Instructions to follow:
If a line in the data below contains "wooden", copy it.

Input data:
Segment Open

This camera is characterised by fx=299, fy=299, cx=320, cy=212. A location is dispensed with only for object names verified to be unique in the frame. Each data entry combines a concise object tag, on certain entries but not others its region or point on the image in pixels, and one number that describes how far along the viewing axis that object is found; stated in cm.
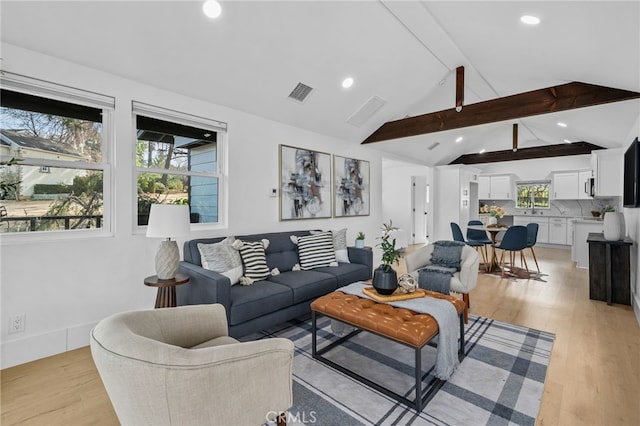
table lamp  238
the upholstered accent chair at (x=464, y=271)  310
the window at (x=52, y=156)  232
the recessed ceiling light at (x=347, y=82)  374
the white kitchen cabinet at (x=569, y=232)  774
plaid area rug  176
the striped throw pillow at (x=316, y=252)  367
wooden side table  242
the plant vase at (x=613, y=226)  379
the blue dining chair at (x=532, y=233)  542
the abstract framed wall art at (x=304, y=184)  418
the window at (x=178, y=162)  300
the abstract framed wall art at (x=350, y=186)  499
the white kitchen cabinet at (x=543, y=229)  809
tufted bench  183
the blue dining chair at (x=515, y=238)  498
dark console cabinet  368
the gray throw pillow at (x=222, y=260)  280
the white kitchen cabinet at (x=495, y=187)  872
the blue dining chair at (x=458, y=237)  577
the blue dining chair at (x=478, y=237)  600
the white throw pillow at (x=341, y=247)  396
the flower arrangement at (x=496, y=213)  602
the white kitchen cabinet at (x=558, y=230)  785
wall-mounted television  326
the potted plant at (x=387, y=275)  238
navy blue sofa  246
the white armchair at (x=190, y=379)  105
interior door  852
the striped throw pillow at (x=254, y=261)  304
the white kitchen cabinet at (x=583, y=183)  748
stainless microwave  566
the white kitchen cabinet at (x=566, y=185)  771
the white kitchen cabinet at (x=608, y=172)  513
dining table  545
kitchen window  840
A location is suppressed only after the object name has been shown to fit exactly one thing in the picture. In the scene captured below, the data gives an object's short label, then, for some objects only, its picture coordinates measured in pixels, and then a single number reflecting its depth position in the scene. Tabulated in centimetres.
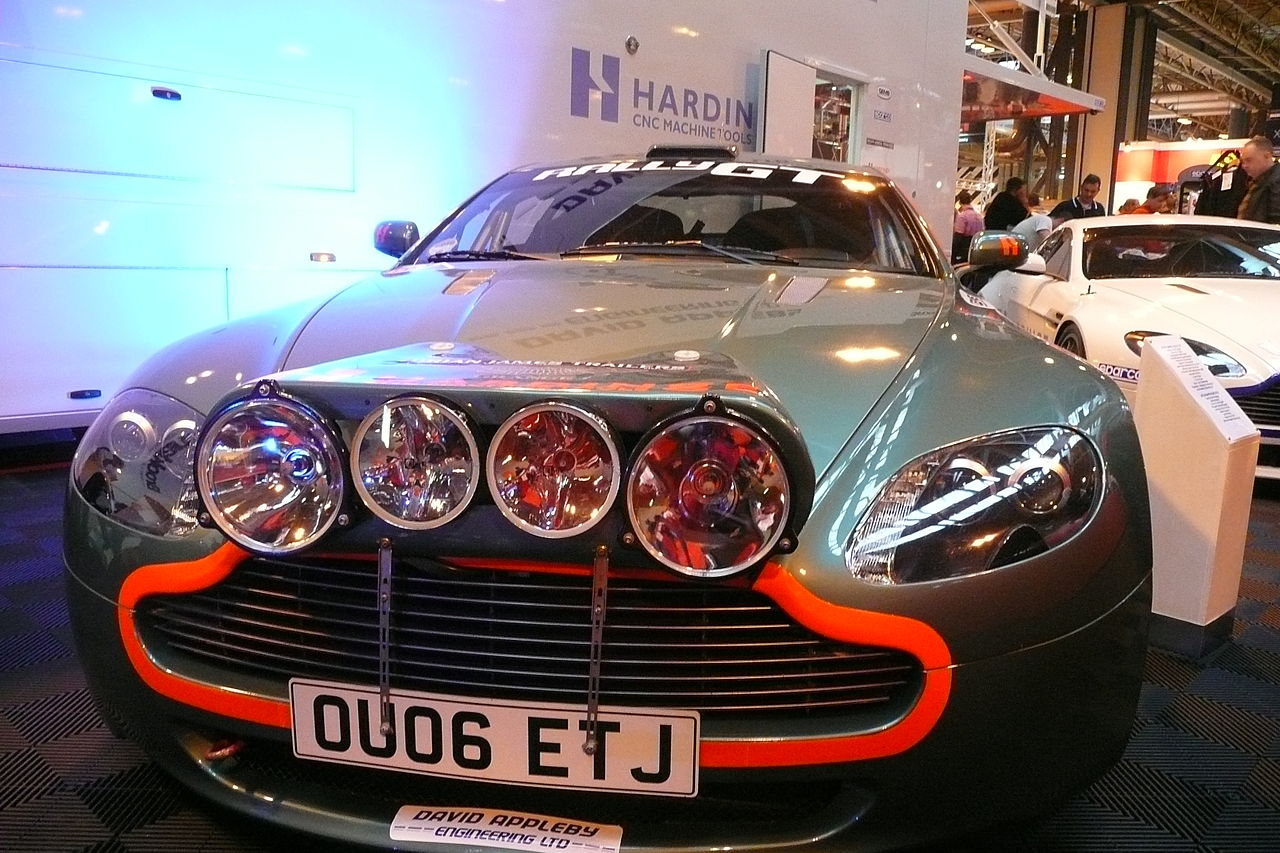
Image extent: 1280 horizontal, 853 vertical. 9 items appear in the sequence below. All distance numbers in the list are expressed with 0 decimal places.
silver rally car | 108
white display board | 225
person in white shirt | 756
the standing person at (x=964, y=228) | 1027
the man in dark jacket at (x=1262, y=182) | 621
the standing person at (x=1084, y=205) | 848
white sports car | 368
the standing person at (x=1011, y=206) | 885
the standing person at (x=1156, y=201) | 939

Segment Closed
Segment Open

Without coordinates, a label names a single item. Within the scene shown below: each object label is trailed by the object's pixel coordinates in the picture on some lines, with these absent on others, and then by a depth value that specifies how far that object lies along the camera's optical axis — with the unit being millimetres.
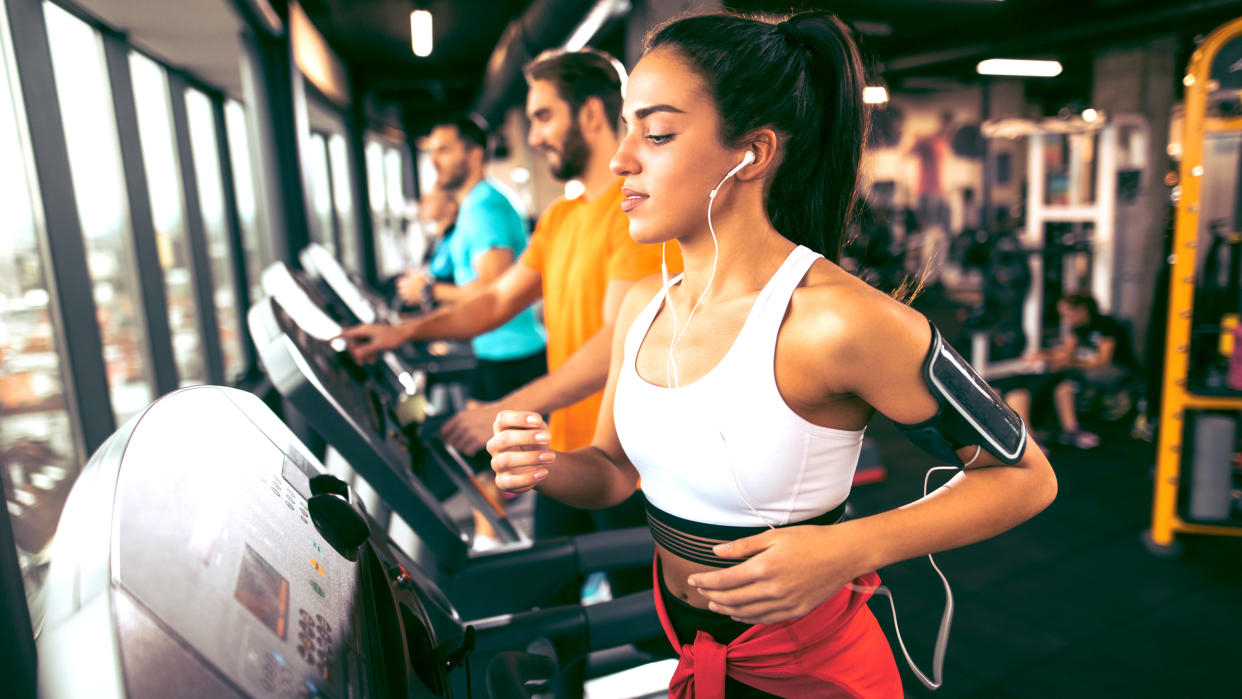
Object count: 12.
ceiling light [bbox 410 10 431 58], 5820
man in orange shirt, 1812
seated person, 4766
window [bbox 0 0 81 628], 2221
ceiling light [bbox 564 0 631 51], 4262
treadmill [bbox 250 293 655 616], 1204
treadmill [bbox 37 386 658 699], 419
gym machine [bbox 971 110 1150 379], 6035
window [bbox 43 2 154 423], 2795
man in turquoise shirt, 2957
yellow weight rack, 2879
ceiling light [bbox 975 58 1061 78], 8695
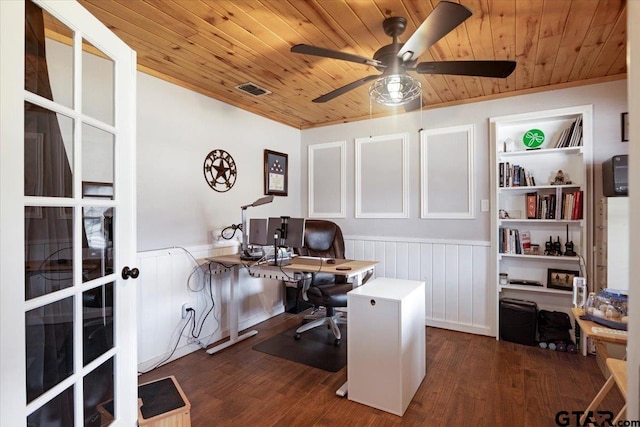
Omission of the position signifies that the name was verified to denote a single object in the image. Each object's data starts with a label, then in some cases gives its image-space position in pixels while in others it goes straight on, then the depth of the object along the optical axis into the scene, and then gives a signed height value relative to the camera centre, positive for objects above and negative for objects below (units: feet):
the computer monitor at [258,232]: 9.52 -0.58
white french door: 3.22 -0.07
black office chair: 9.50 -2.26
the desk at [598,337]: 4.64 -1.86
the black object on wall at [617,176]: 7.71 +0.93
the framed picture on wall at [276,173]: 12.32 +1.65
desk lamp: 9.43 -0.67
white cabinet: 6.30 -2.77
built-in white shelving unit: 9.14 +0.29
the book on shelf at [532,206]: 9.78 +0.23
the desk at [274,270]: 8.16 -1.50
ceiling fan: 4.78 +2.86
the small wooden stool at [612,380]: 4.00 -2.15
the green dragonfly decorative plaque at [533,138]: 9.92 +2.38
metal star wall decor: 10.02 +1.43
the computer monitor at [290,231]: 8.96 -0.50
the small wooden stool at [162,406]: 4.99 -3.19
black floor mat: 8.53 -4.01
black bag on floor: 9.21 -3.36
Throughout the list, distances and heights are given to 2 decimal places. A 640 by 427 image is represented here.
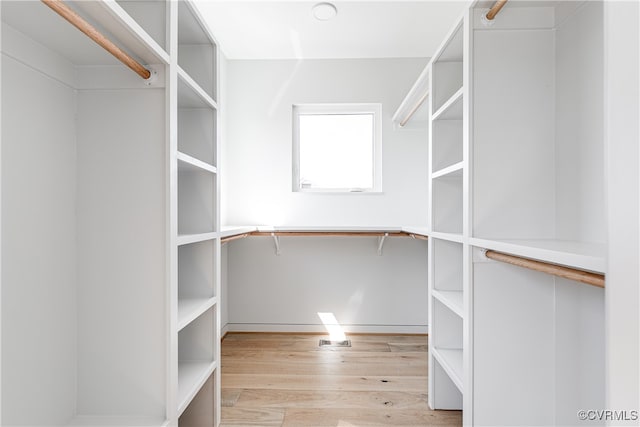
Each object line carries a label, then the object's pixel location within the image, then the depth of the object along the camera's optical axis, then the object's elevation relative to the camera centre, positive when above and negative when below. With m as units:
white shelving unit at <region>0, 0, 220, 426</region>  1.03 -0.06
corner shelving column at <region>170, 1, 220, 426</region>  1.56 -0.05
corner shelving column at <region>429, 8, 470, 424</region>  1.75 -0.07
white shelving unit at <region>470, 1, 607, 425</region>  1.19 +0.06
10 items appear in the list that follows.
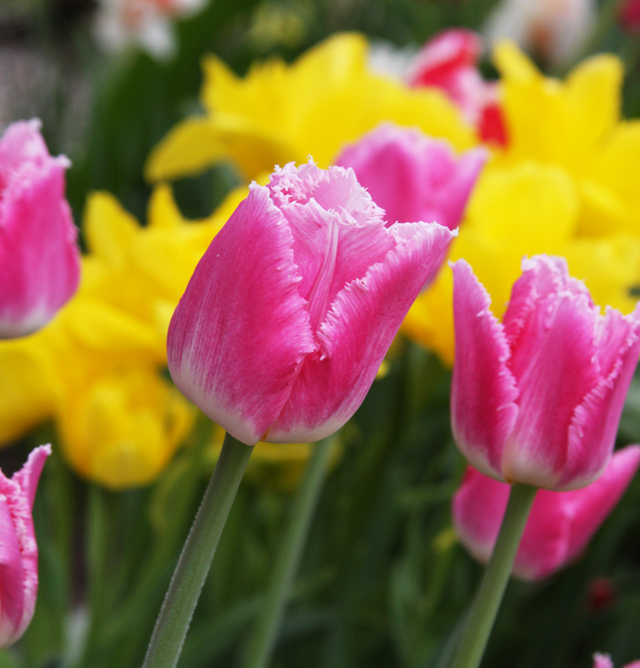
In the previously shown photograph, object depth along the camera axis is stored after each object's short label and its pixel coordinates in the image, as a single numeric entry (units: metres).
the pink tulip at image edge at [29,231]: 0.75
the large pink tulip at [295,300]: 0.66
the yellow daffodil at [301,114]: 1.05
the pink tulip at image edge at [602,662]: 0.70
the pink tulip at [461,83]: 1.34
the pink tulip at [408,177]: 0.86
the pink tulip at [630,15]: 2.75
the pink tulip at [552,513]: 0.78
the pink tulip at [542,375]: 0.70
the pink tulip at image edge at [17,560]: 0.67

Segment Closed

Solved exercise:
wooden side table  242
the small wooden stool at [612,380]: 4.00 -2.15
the small wooden stool at [162,406]: 4.99 -3.19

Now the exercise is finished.